(Data extracted from a collection)
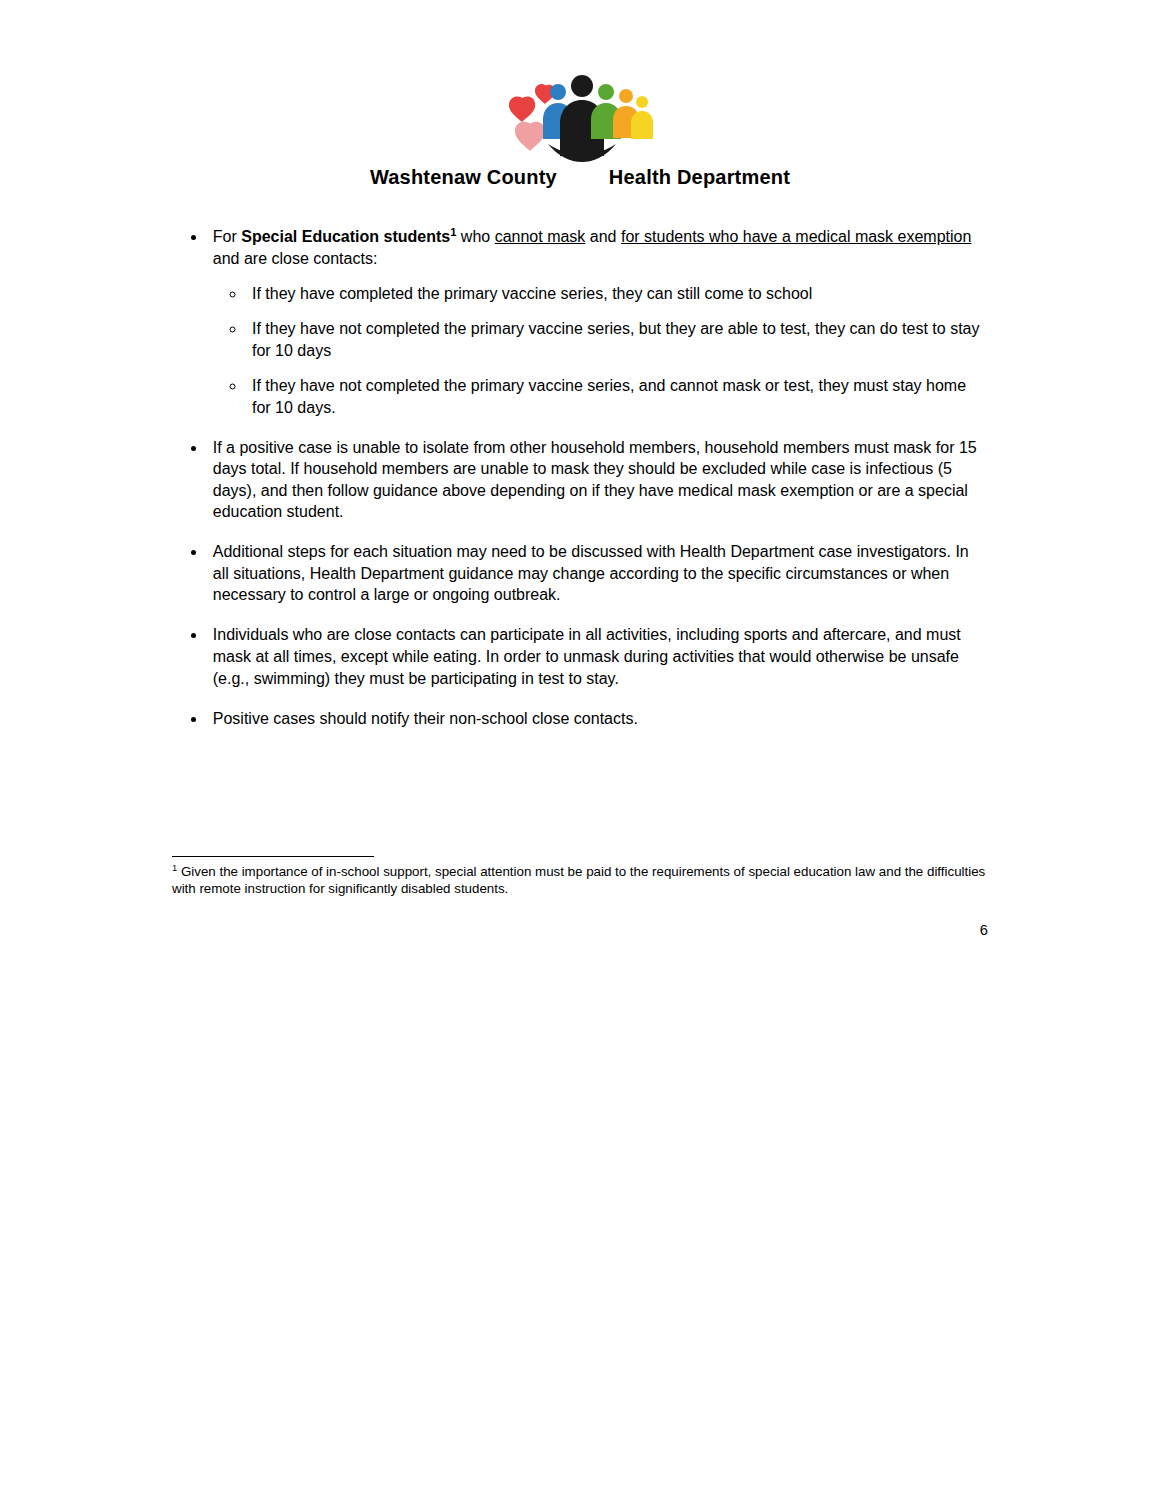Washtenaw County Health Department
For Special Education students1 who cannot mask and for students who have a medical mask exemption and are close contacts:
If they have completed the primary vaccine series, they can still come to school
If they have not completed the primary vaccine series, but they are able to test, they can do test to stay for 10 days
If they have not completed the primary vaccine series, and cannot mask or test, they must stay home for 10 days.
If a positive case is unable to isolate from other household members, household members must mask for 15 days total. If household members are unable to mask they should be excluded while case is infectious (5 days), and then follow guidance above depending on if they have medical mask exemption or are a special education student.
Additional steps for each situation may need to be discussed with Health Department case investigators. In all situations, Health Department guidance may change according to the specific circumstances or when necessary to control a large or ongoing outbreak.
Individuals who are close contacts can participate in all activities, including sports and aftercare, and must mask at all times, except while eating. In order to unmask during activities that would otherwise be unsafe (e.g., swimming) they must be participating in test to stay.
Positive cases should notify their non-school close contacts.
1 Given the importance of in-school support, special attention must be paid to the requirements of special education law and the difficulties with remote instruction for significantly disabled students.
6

● Exercise requirements
Say how many lines in the entries contain the string "school". Nothing else belongs in the reply.

● Exercise result
3